(EXERCISE MATERIALS Opens)

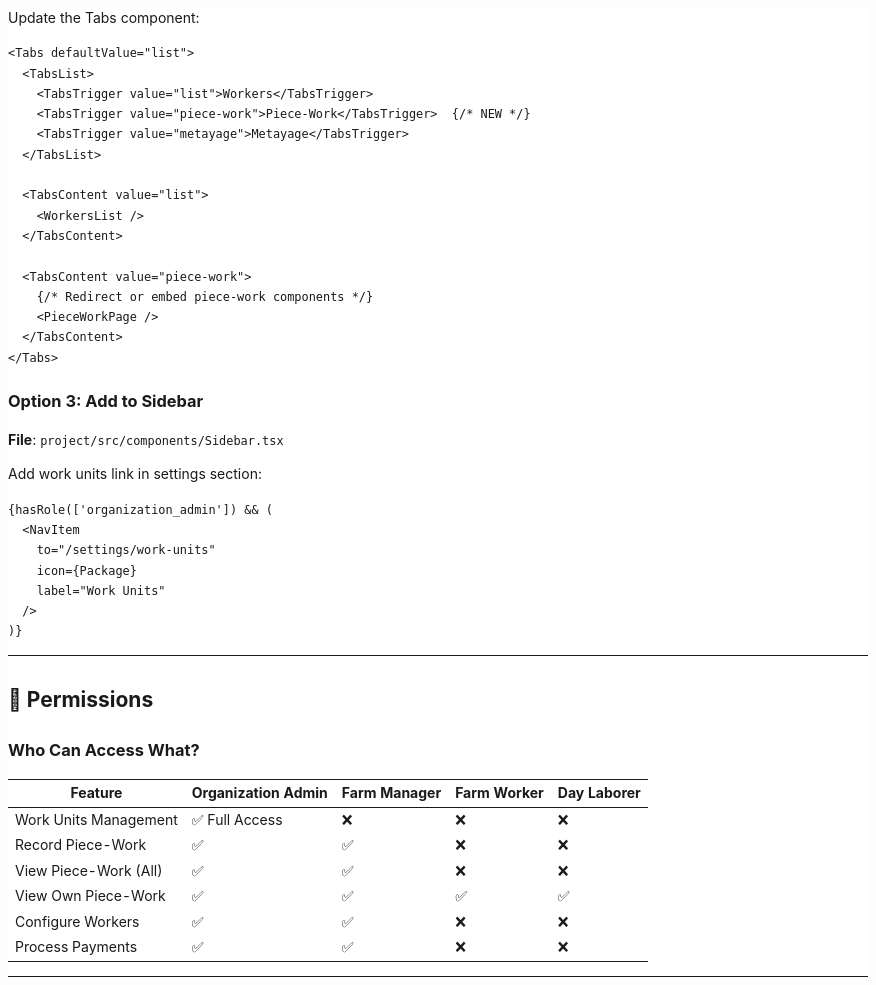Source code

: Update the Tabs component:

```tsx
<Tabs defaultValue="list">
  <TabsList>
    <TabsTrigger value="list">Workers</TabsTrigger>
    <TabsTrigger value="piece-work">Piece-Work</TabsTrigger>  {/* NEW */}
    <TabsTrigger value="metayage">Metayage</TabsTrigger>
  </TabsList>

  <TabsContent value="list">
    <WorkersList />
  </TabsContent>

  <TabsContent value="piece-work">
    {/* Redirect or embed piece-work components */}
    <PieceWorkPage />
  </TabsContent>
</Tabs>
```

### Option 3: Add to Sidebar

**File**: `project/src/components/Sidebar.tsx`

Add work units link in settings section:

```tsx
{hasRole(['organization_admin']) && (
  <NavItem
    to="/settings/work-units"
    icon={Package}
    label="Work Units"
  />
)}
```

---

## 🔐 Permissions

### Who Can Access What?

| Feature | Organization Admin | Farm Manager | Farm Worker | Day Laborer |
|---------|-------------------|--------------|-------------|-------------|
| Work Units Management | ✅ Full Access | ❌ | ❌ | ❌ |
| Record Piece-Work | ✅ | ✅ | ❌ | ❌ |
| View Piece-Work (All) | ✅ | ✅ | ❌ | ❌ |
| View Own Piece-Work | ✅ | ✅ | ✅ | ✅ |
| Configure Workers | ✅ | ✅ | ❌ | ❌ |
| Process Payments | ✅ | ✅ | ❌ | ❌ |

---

(EXERCISE MATERIALS Closes)

### WHAT TO PRODUCE
Every record is to be restated word for word, with the pictures left out.

### RESULT OF THE TASK
Source code

: Update the Tabs component:

```tsx
<Tabs defaultValue="list">
  <TabsList>
    <TabsTrigger value="list">Workers</TabsTrigger>
    <TabsTrigger value="piece-work">Piece-Work</TabsTrigger>  {/* NEW */}
    <TabsTrigger value="metayage">Metayage</TabsTrigger>
  </TabsList>

  <TabsContent value="list">
    <WorkersList />
  </TabsContent>

  <TabsContent value="piece-work">
    {/* Redirect or embed piece-work components */}
    <PieceWorkPage />
  </TabsContent>
</Tabs>
```

### Option 3: Add to Sidebar

**File**: `project/src/components/Sidebar.tsx`

Add work units link in settings section:

```tsx
{hasRole(['organization_admin']) && (
  <NavItem
    to="/settings/work-units"
    icon={Package}
    label="Work Units"
  />
)}
```

---

## 🔐 Permissions

### Who Can Access What?

| Feature | Organization Admin | Farm Manager | Farm Worker | Day Laborer |
|---------|-------------------|--------------|-------------|-------------|
| Work Units Management | ✅ Full Access | ❌ | ❌ | ❌ |
| Record Piece-Work | ✅ | ✅ | ❌ | ❌ |
| View Piece-Work (All) | ✅ | ✅ | ❌ | ❌ |
| View Own Piece-Work | ✅ | ✅ | ✅ | ✅ |
| Configure Workers | ✅ | ✅ | ❌ | ❌ |
| Process Payments | ✅ | ✅ | ❌ | ❌ |

---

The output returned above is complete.